It’s a long, hot summer’s day and you’re looking forward to an ice cream. But within seconds of your first bite, you feel a headache coming on: a brain freeze. What’s going on?
Your brain isn’t literally freezing, or even sensing cold. It can’t sense cold or pain because it lacks its own internal sensory receptors. In fact, surgeons usually perform brain surgery on conscious, sedated patients with the only pain coming from the scalp, skull and underlying tissues, not from the brain itself.
An international team of neurologists classifies brain freeze or ice cream headache as a:
headache attributed to ingestion or inhalation of a cold stimulus.
Anything cold (solid, liquid or gas) that passes over the roof of the mouth (the hard palate) and/or the back of the throat (posterior pharyngeal wall) can trigger a brain freeze headache.
Pain can be to the front of the head or the temples and while short lasting, can be intense, though not debilitating. People who have these headaches usually do not seek treatment, so there has been very little research into how brain freeze occurs.

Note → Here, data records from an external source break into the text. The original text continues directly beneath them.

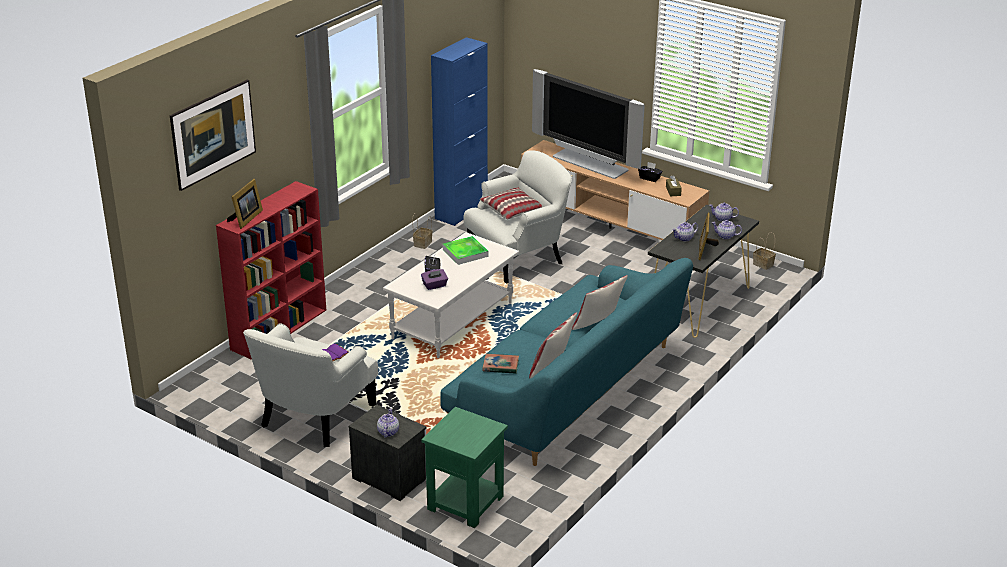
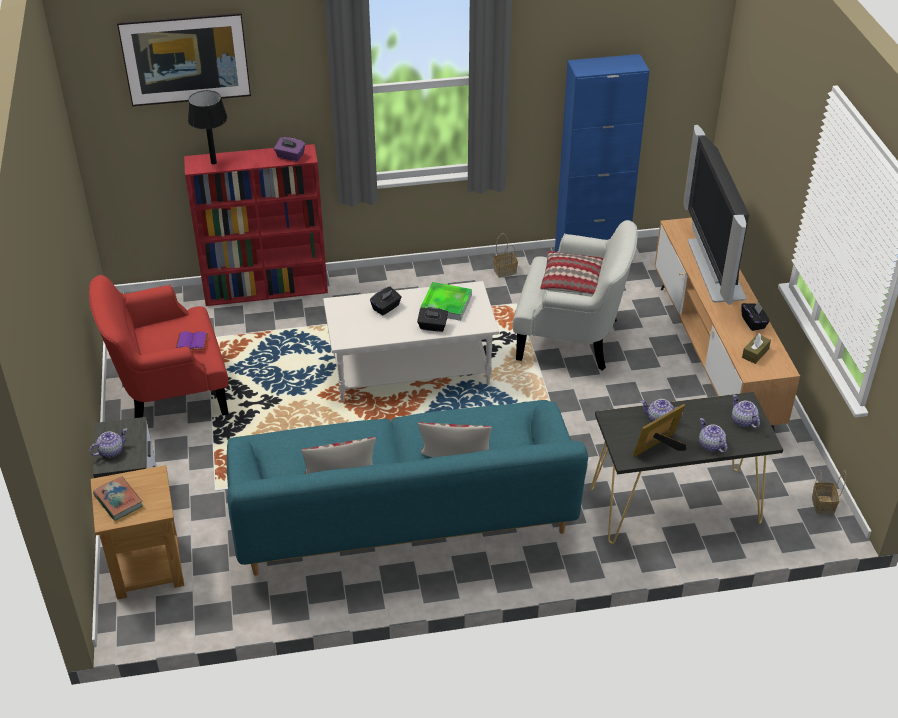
camera: 45 degrees right, 10 degrees up
picture frame [227,179,263,229] -> black table lamp [188,90,227,164]
white armchair [243,323,378,447] -> red armchair [89,275,228,418]
purple tissue box [421,269,448,290] -> purple tissue box moved to [274,137,305,161]
green side table [421,407,508,528] -> brown side table [90,465,184,599]
book [482,354,519,374] -> book moved to [93,476,143,521]
none -> black tissue box [417,307,448,332]

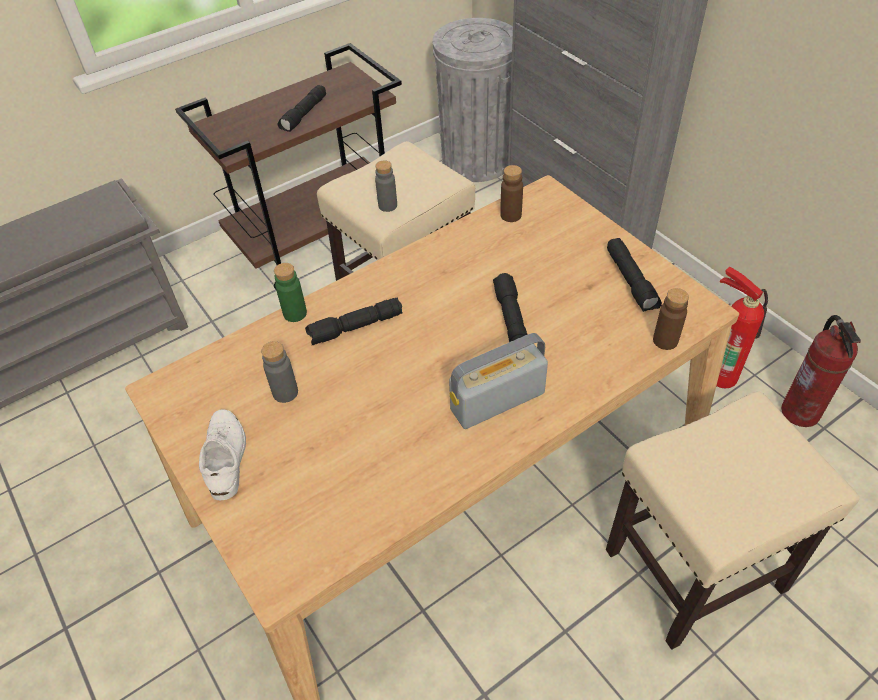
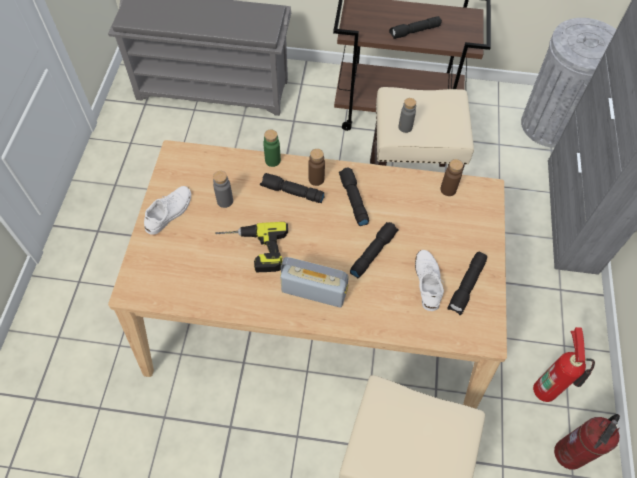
camera: 40 degrees right, 10 degrees up
brown bottle [653,288,689,350] -> brown bottle moved to [308,149,325,186]
none -> power drill [215,222,288,273]
none -> black flashlight [339,168,369,226]
none -> white shoe [415,250,444,311]

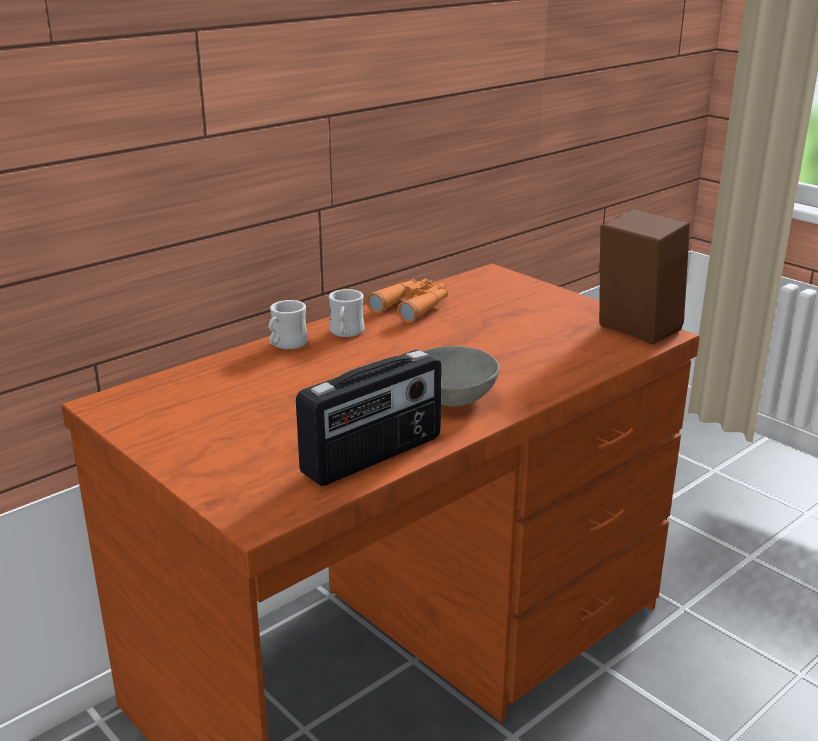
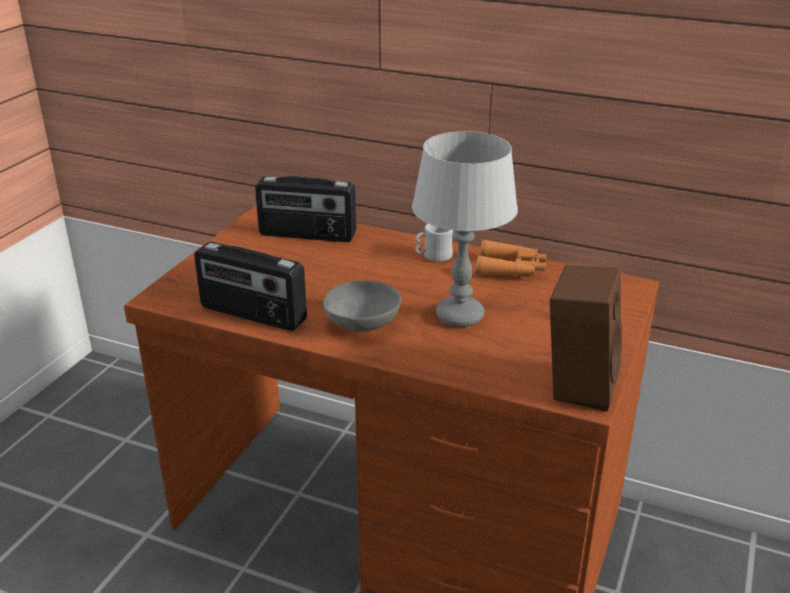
camera: 65 degrees right, 5 degrees up
white mug [269,300,308,349] -> none
none -> radio [255,176,356,242]
none -> grey table lamp [412,131,518,327]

The transient nature of these headaches means common “treatments”, like putting your tongue on the roof of your mouth, are unlikely to have any major effect.
People most likely to have brain freeze also tend to suffer from migraines, suggesting a common underlying mechanism for both.
One study compared how common brain freeze was in people with migraine alongside those with tension type headaches. When an ice cube was placed on the hard palate of their mouths for 90 seconds, 74% of migraine sufferers reported pain along their temples versus 32% of those with a history of primary headache disorders (headaches that do not have an underlying or identifiable cause).
Only 12% of volunteers without a history of primary headache disorder experienced brain freeze headache with the same stimulus. These observations are robust and have been replicated.